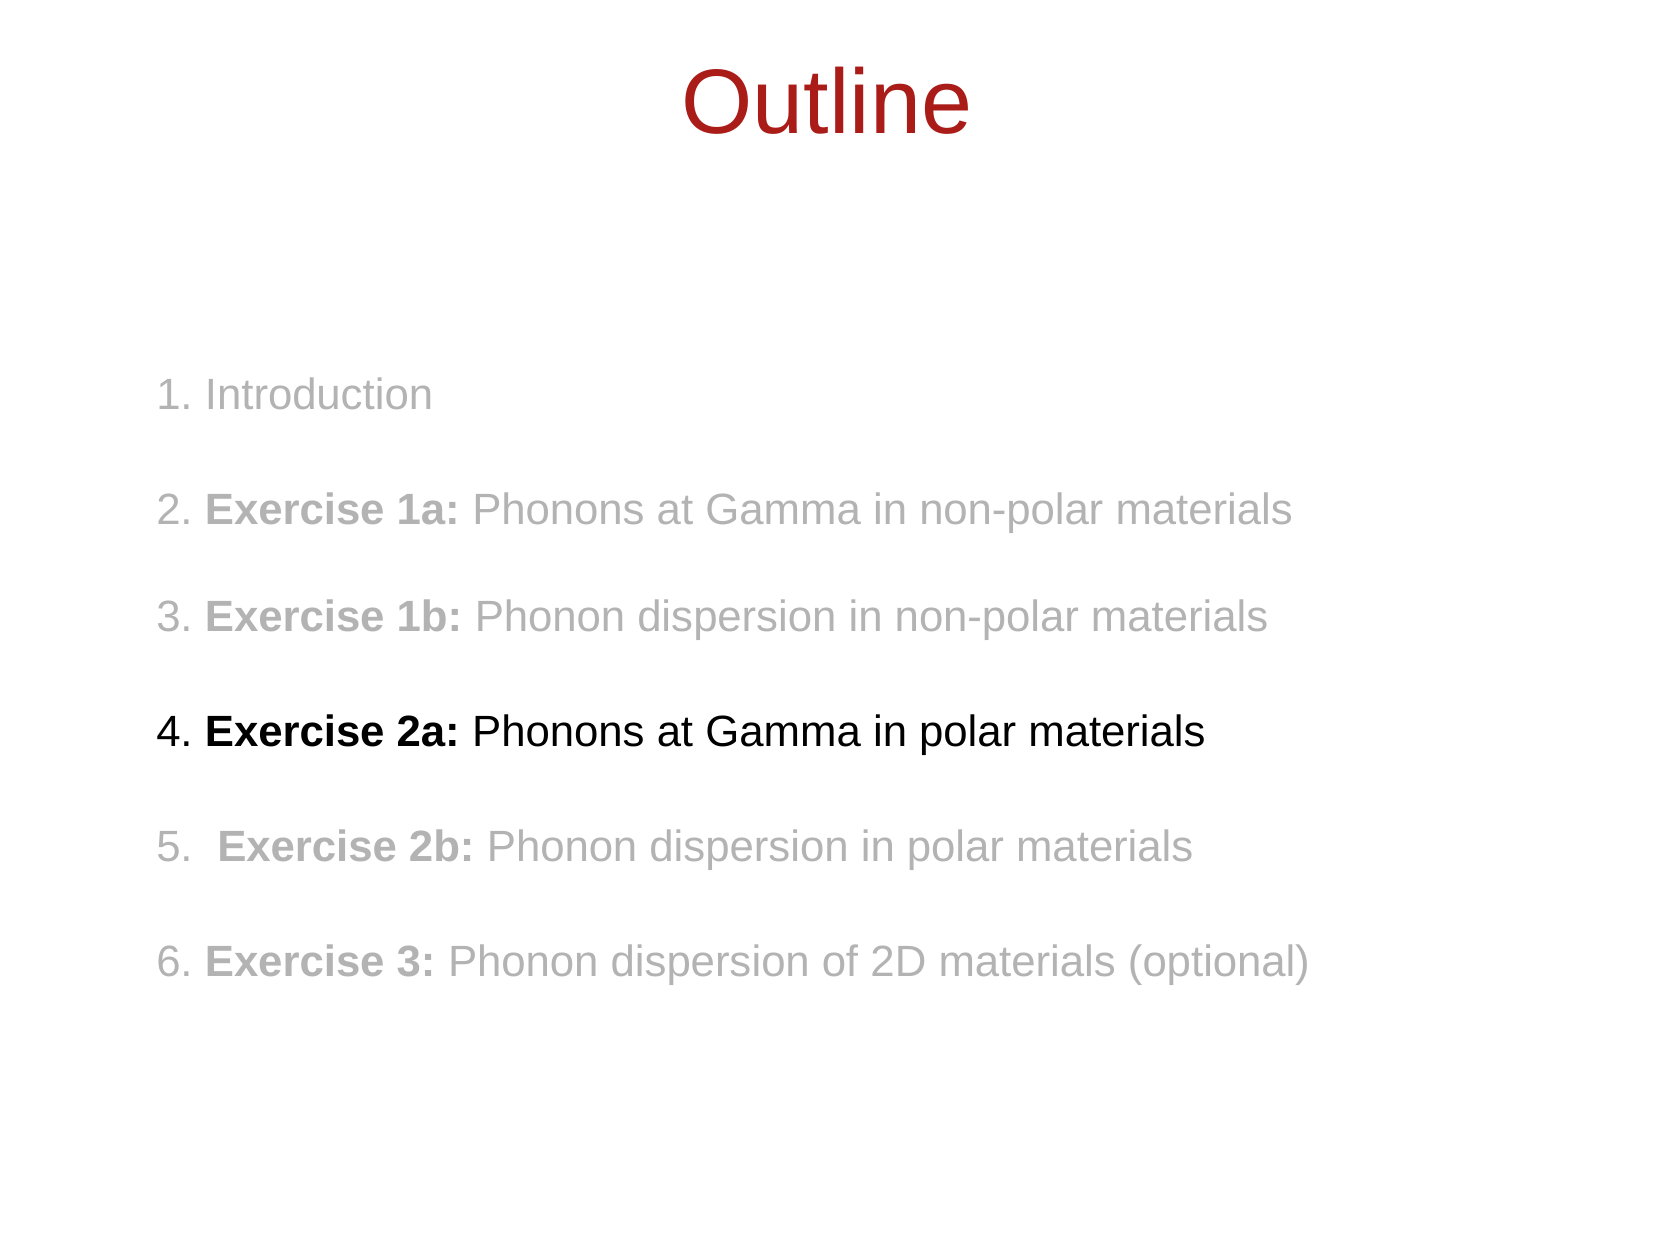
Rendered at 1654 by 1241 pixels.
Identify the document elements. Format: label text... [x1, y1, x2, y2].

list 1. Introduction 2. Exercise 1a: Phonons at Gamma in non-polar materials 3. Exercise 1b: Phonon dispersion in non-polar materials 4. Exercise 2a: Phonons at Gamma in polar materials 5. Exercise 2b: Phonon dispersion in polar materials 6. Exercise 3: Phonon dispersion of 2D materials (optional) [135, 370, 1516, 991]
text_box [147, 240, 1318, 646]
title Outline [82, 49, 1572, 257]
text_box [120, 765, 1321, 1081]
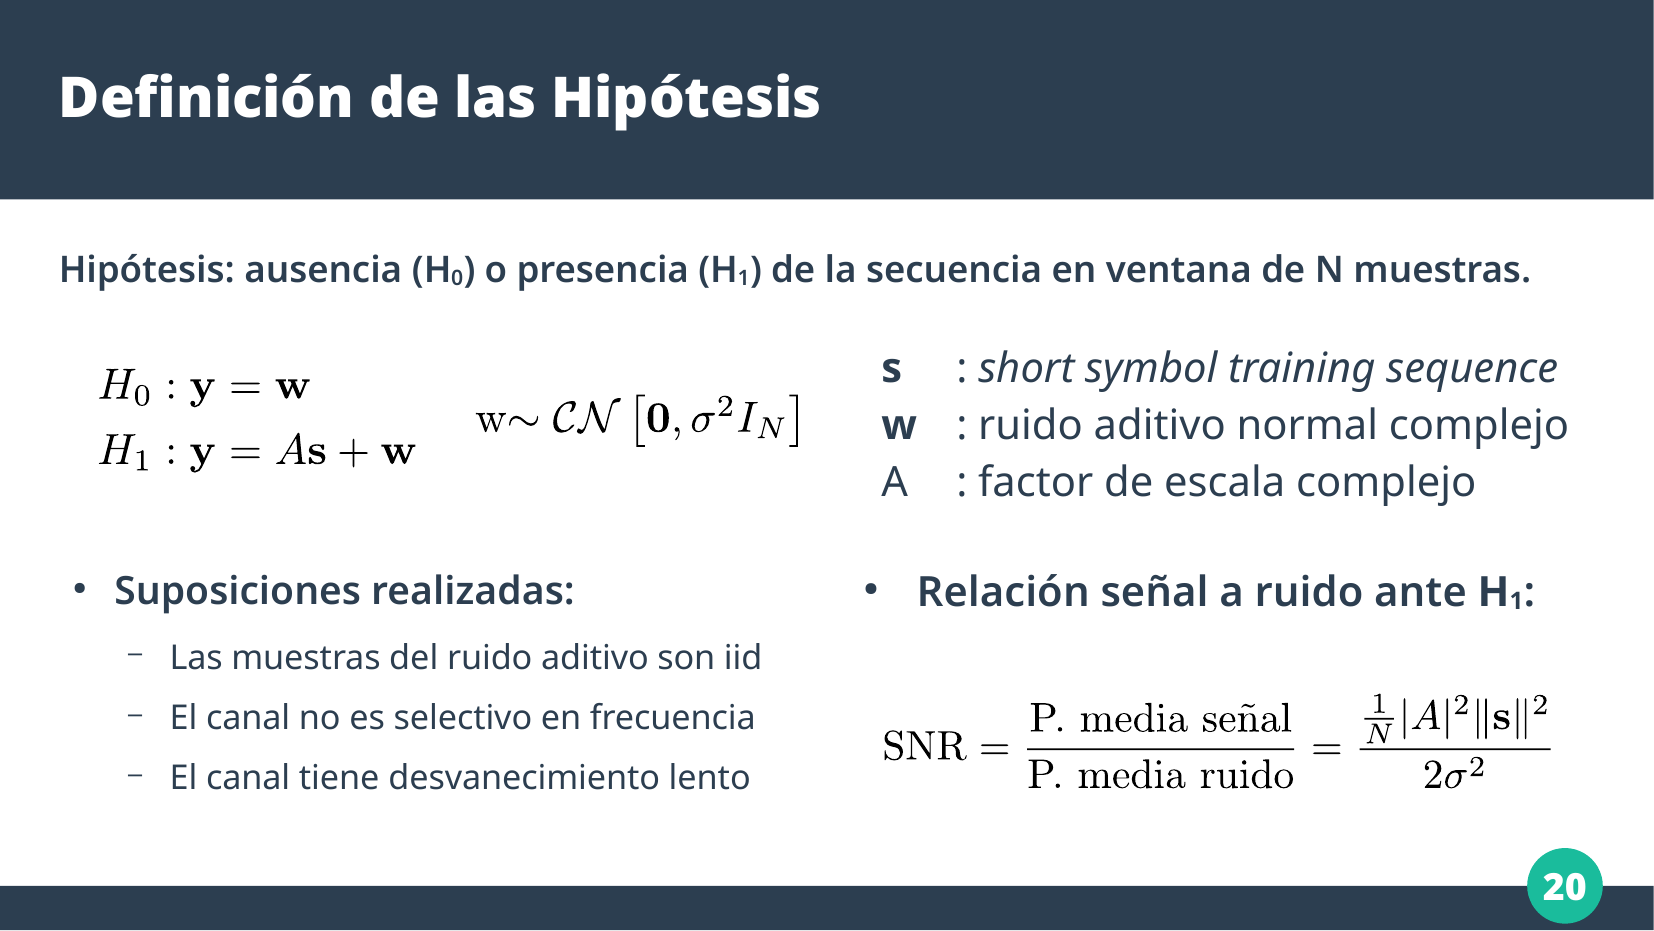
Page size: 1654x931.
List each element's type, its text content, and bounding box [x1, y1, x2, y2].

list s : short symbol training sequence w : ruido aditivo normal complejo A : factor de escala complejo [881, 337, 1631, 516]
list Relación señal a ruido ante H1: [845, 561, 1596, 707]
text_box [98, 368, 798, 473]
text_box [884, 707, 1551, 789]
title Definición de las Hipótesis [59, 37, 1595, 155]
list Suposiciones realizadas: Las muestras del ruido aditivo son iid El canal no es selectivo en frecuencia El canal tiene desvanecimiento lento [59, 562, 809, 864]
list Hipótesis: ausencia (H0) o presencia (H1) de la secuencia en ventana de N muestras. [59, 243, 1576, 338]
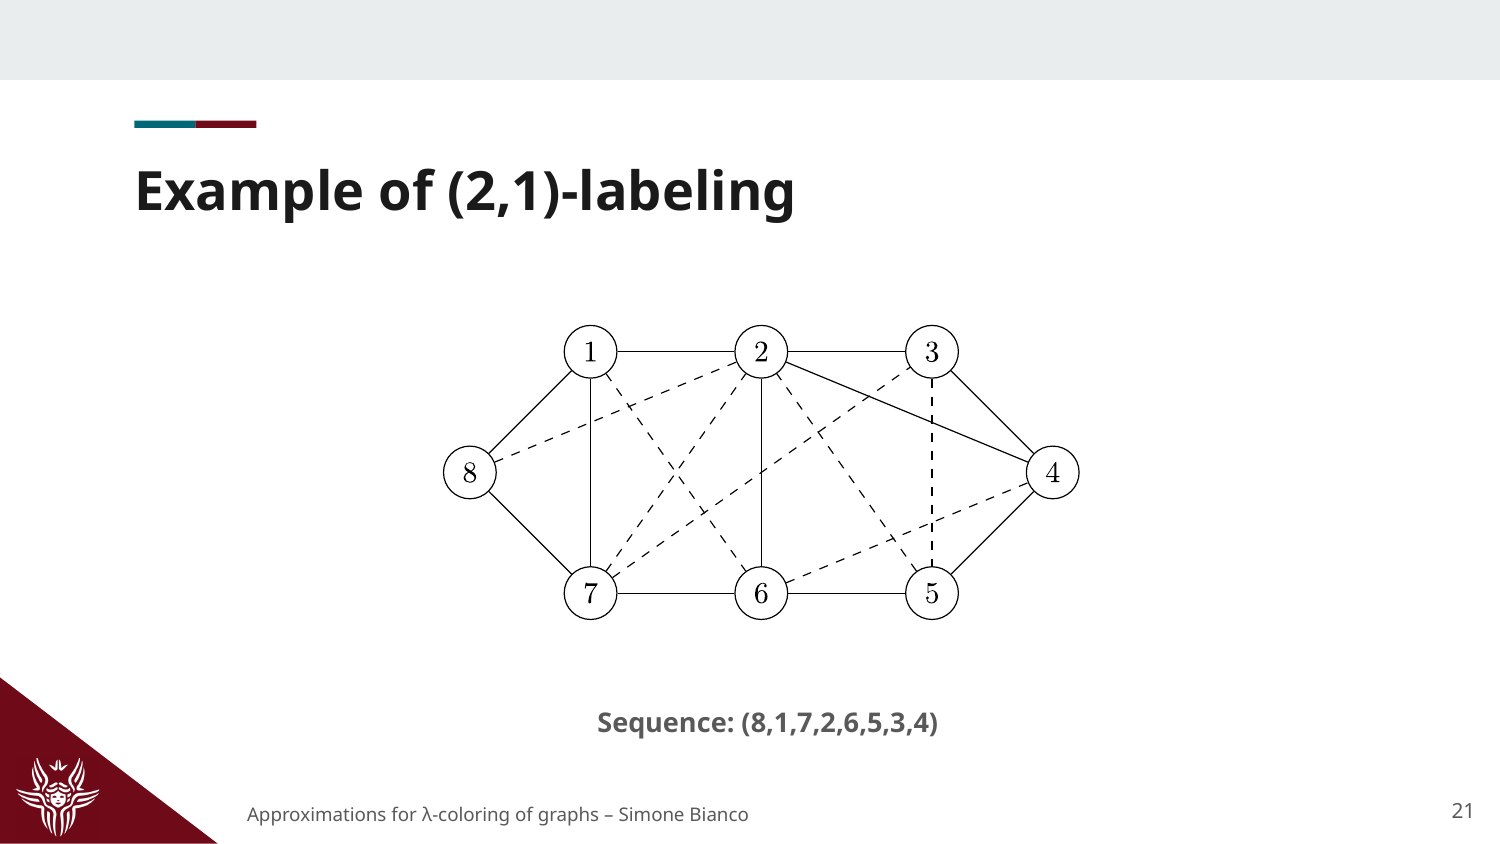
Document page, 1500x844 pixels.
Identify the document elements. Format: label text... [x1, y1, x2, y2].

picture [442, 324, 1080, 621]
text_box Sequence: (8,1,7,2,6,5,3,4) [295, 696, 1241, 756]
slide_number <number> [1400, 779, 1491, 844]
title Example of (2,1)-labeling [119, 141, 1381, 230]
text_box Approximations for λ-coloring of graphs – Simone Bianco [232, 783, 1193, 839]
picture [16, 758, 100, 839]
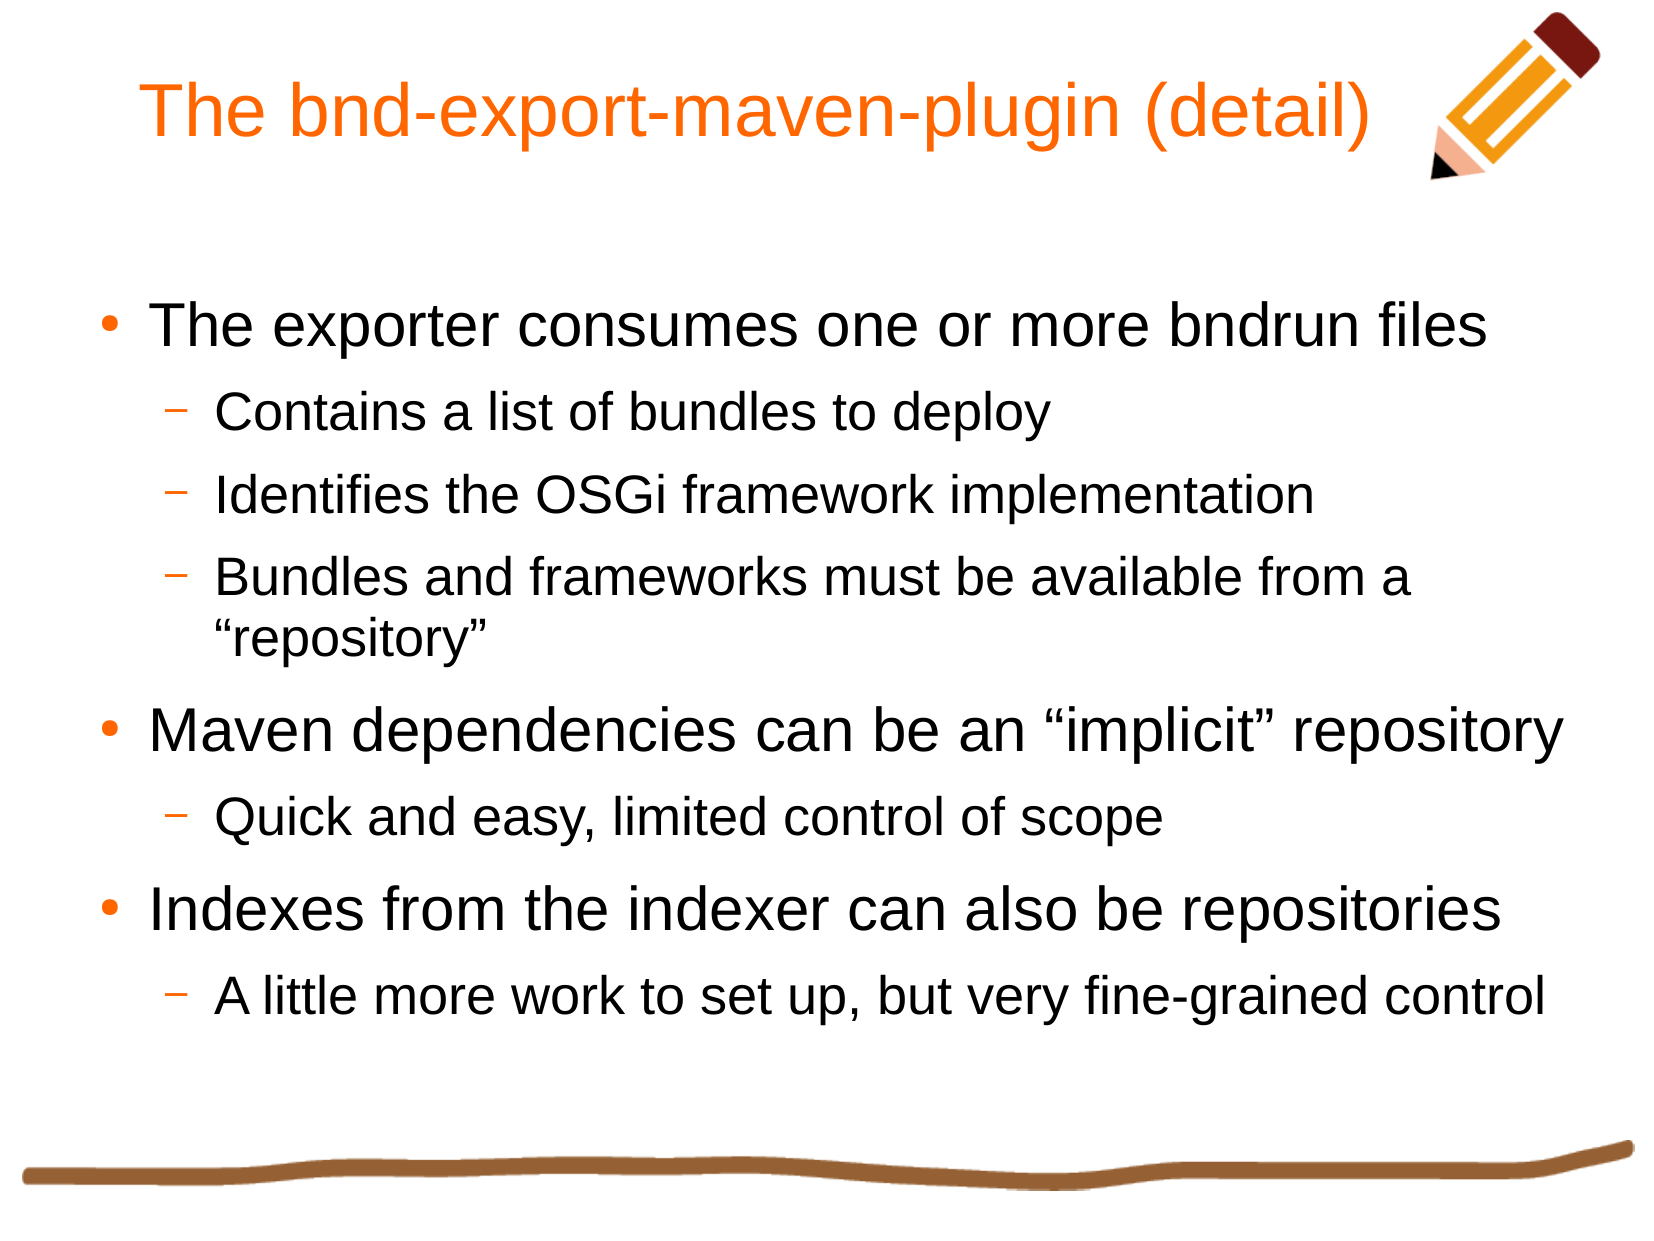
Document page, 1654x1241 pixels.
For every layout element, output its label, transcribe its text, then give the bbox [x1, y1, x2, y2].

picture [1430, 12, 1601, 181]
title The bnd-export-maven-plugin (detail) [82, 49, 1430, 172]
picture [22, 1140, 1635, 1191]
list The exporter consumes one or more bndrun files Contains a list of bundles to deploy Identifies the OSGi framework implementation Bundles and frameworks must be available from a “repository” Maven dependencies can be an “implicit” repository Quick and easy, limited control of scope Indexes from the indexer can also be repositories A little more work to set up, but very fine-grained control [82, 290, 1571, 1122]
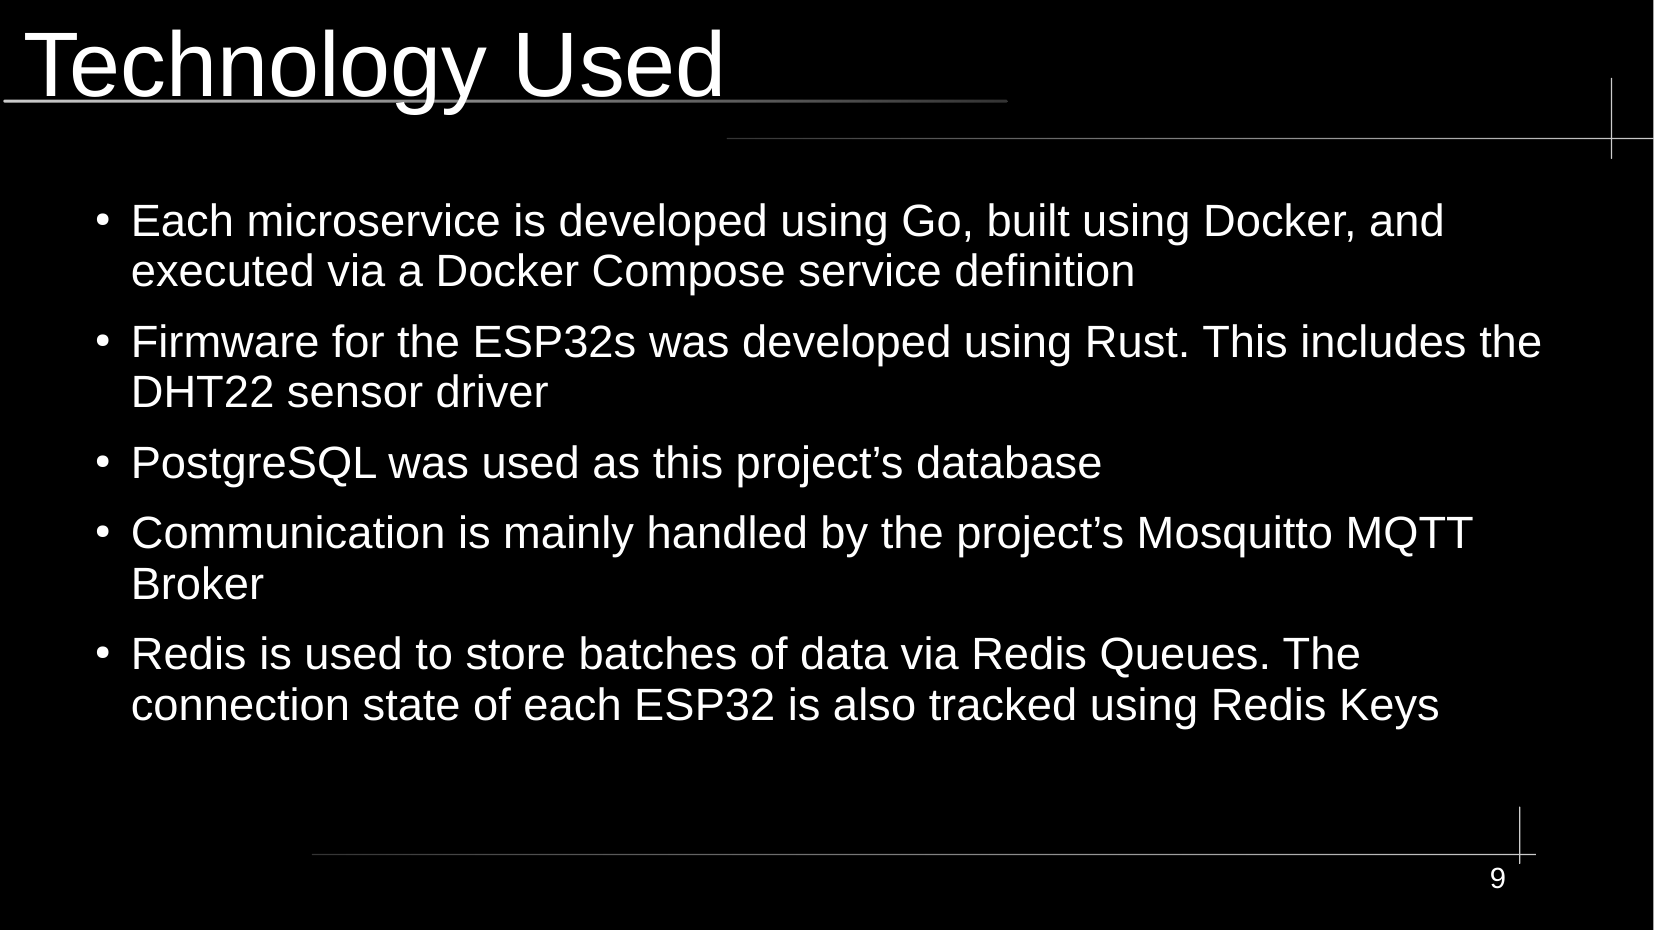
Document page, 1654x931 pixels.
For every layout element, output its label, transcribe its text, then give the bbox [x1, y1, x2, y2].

* Exercise details: Turn every line of the items above into a Markdown table with the columns "Row" and "Line," numbering the rows in order. Skip the blank lines and leave the pictures out.

* Complete answer:
| Row | Line |
|---|---|
| 1 | Rendered at 1654 by 1241 pixels. |
| 2 | Identify the document elements. Format: label text... [x1, y1, x2, y2]. |
| 3 | list 1. Introduction 2. Exercise 1a: Phonons at Gamma in non-polar materials 3. Exercise 1b: Phonon dispersion in non-polar materials 4. Exercise 2a: Phonons at Gamma in polar materials 5. Exercise 2b: Phonon dispersion in polar materials 6. Exercise 3: Phonon dispersion of 2D materials (optional) [135, 370, 1516, 991] |
| 4 | text_box [147, 240, 1318, 646] |
| 5 | title Outline [82, 49, 1572, 257] |
| 6 | text_box [120, 765, 1321, 1081] |
| 7 | Page size: 1654x931. |
| 8 | List each element's type, its text content, and bounding box [x1, y1, x2, y2]. |
| 9 | list s : short symbol training sequence w : ruido aditivo normal complejo A : factor de escala complejo [881, 337, 1631, 516] |
| 10 | list Relación señal a ruido ante H1: [845, 561, 1596, 707] |
| 11 | text_box [98, 368, 798, 473] |
| 12 | text_box [884, 707, 1551, 789] |
| 13 | title Definición de las Hipótesis [59, 37, 1595, 155] |
| 14 | list Suposiciones realizadas: Las muestras del ruido aditivo son iid El canal no es selectivo en frecuencia El canal tiene desvanecimiento lento [59, 562, 809, 864] |
| 15 | list Hipótesis: ausencia (H0) o presencia (H1) de la secuencia en ventana de N muestras. [59, 243, 1576, 338] |
| 16 | Document page, 1500x844 pixels. |
| 17 | Identify the document elements. Format: label text... [x1, y1, x2, y2]. |
| 18 | picture [442, 324, 1080, 621] |
| 19 | text_box Sequence: (8,1,7,2,6,5,3,4) [295, 696, 1241, 756] |
| 20 | slide_number <number> [1400, 779, 1491, 844] |
| 21 | title Example of (2,1)-labeling [119, 141, 1381, 230] |
| 22 | text_box Approximations for λ-coloring of graphs – Simone Bianco [232, 783, 1193, 839] |
| 23 | picture [16, 758, 100, 839] |
| 24 | Document page, 1654x1241 pixels. |
| 25 | For every layout element, output its label, transcribe its text, then give the bbox [x1, y1, x2, y2]. |
| 26 | picture [1430, 12, 1601, 181] |
| 27 | title The bnd-export-maven-plugin (detail) [82, 49, 1430, 172] |
| 28 | picture [22, 1140, 1635, 1191] |
| 29 | list The exporter consumes one or more bndrun files Contains a list of bundles to deploy Identifies the OSGi framework implementation Bundles and frameworks must be available from a “repository” Maven dependencies can be an “implicit” repository Quick and easy, limited control of scope Indexes from the indexer can also be repositories A little more work to set up, but very fine-grained control [82, 290, 1571, 1122] |
| 30 | Document page, 1654x931 pixels. |
| 31 | For every layout element, output its label, transcribe its text, then give the bbox [x1, y1, x2, y2]. |